Это как вроде «Делай то, что я говорю, и не делай того, что я делаю». Пользователь имеет полное право задать подобный вопрос, а на мне лежит обязанность дать честный ответ. Да, это так. Достаточно просто пересмотреть что-нибудь из моей прозы, и станет ясно, что я обыкновенный грешник. Мне отлично удается избегать пассивного залога, но свою долю наречий я рассыпал щедро, в том числе (стыдно сознаться) в атрибуции диалога. (Хотя я никогда не падал так низко, чтобы писать «проскрежетал он» или «отдернулся Билл».) А делаю я это по тем же причинам, по которым и все писатели: мне страшно, что иначе читатель меня не поймет.

Я убежден, что такой страх лежит в основе почти любой плохой прозы. Если человек пишет ради собственного удовольствия, то этот страх может быть легким - я бы даже сказал, не страх, а робость. Если же надо успеть к сроку - школьная работа, статья в газету, - страх бывает силен. Дамбо взлетел в воздух с помощью волшебного перышка; у вас может возникнуть порыв схватиться за пассивный залог или какое-нибудь мерзкое наречие. Попытайтесь успеть вспомнить, что Дамбо перышко было не нужно, волшебство было в нем самом.

Ведь вы скорее всего знаете, о чем ведете речь, и можете нормально двигать прозу активными глаголами. И наверное, вы достаточно хорошо уже рассказывали свою историю, чтобы верить: когда вы скажете он сказал, читатель поймет, как он это сказал - быстро или медленно, весело или грустно. Да, ваш читатель, быть может, вязнет в болоте, и бросьте ему веревку, ради Бога... но не надо глушить его бухтой стального троса.
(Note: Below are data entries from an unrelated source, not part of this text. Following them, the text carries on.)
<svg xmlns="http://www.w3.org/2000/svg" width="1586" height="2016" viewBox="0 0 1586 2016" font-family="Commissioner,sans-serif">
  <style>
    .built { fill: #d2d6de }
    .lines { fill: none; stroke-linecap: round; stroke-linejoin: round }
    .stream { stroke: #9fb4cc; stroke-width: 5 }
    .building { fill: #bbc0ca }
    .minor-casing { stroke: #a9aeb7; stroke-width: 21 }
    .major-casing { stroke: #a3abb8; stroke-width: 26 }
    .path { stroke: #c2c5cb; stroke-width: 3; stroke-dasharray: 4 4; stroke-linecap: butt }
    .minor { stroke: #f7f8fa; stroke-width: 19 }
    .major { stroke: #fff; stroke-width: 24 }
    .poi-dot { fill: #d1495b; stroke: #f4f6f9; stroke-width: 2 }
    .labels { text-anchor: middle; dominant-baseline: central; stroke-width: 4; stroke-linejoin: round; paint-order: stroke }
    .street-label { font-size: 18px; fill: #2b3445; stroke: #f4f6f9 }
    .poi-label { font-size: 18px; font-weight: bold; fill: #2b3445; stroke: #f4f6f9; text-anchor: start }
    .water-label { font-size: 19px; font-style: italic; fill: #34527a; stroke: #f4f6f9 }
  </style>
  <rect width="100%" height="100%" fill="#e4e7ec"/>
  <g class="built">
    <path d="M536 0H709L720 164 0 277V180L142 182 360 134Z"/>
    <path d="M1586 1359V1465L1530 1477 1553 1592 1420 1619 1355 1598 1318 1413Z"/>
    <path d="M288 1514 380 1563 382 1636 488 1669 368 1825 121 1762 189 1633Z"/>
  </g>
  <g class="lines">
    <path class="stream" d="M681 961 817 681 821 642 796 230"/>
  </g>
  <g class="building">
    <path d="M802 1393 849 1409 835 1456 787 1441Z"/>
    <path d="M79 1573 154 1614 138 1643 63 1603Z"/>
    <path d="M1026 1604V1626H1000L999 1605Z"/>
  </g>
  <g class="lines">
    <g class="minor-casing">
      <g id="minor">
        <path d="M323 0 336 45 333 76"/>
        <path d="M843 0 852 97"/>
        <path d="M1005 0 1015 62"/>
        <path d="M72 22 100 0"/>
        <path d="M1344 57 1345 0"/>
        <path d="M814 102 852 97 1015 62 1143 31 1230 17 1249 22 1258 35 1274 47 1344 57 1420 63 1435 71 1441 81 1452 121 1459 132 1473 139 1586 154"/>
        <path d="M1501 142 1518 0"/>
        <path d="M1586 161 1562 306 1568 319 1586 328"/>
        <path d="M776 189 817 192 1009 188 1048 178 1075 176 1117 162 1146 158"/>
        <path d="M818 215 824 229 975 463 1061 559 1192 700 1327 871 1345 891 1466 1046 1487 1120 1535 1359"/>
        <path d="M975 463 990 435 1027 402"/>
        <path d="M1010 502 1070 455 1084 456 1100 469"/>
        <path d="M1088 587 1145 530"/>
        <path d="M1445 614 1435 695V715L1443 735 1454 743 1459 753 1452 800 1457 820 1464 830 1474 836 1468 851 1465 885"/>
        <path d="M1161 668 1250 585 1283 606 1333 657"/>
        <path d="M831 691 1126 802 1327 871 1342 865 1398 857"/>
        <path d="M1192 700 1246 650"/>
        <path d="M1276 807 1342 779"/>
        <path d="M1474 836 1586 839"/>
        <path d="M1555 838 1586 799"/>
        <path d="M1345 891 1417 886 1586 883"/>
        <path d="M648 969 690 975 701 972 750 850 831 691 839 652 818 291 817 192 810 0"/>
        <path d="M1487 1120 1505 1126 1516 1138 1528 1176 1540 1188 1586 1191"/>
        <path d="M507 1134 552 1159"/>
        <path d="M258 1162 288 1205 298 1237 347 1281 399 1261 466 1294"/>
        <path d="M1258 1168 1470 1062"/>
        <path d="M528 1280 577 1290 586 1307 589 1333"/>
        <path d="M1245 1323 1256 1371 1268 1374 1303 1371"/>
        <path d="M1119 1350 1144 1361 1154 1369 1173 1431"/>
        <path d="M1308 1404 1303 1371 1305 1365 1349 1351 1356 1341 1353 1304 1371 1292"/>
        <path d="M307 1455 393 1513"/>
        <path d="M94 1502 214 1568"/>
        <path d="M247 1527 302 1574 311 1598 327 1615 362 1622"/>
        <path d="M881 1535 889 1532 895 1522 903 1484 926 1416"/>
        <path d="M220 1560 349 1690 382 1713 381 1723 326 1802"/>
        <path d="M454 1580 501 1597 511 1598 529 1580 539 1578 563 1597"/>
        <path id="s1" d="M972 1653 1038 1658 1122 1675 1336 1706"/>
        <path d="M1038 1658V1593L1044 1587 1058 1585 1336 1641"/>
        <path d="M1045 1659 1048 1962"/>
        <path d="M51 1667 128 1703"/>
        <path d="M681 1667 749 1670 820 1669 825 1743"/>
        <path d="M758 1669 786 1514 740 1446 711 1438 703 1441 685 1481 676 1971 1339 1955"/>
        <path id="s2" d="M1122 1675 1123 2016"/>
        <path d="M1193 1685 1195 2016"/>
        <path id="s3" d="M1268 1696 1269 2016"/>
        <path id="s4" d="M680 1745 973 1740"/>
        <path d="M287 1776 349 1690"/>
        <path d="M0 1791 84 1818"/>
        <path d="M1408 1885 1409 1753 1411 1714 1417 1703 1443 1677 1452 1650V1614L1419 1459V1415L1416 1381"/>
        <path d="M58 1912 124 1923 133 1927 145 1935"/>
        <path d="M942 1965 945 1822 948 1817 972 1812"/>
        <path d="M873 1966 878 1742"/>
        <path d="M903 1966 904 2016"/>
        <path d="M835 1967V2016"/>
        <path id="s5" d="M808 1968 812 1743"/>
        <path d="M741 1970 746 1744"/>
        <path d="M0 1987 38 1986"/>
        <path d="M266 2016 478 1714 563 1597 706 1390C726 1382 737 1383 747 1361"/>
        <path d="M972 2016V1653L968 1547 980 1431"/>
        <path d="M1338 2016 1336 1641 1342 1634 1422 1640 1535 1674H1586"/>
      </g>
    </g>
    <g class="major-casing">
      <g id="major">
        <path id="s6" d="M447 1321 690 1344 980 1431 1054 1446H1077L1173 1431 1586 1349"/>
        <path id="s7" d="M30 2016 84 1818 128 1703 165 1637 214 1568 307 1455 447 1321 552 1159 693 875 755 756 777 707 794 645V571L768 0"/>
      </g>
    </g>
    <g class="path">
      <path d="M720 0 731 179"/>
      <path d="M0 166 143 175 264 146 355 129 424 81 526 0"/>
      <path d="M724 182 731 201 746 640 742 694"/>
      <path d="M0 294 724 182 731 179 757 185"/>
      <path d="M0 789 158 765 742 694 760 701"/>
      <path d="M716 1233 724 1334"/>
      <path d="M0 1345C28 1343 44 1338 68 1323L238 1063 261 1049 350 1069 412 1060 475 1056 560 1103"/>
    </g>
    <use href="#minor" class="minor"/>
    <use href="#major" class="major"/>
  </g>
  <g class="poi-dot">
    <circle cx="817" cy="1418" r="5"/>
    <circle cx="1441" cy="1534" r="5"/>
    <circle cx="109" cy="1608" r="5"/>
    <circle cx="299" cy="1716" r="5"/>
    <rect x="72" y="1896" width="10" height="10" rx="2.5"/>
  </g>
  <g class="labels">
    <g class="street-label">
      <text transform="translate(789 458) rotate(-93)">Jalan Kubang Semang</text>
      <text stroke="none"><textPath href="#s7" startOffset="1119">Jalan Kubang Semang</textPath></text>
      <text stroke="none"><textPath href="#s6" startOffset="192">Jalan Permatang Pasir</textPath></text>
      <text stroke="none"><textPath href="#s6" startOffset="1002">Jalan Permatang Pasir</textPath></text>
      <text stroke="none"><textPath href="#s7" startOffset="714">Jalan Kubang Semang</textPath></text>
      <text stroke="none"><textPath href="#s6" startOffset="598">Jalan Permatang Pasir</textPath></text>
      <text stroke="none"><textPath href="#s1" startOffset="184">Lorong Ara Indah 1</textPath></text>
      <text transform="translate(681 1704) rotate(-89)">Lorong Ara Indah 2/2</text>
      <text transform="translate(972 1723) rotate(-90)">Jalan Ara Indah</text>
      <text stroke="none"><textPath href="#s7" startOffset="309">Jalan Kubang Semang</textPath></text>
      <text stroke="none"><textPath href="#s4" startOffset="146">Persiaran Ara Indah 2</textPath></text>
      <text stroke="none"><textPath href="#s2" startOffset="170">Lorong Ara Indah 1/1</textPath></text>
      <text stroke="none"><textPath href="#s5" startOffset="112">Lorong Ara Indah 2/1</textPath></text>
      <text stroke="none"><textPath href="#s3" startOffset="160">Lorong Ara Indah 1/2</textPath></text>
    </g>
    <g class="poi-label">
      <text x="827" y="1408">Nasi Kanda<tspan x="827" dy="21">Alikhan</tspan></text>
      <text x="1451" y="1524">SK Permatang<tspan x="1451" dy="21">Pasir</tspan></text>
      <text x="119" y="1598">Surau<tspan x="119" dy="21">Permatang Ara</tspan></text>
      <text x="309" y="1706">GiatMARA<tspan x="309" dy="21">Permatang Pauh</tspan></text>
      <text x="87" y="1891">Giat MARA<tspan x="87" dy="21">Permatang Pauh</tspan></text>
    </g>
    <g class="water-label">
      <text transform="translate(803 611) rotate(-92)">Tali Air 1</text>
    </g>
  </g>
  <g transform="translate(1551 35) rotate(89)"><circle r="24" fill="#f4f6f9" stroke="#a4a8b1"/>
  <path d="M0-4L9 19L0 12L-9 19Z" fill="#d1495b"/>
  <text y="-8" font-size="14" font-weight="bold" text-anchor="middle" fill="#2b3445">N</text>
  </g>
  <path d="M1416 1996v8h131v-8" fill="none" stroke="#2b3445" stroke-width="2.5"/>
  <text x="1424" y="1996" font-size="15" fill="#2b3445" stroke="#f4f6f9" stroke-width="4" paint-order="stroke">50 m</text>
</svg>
Очень часто хорошо писать - это значит избавиться от страхов и неестественности. Сама по себе деланность, начиная с необходимости какой-то вид письма называть «плохим», а остальные - «хорошими», - это поведение, диктуемое страхом. Хорошее письмо - это еще и умение делать хороший выбор, когда дело доходит до подбора инструментов.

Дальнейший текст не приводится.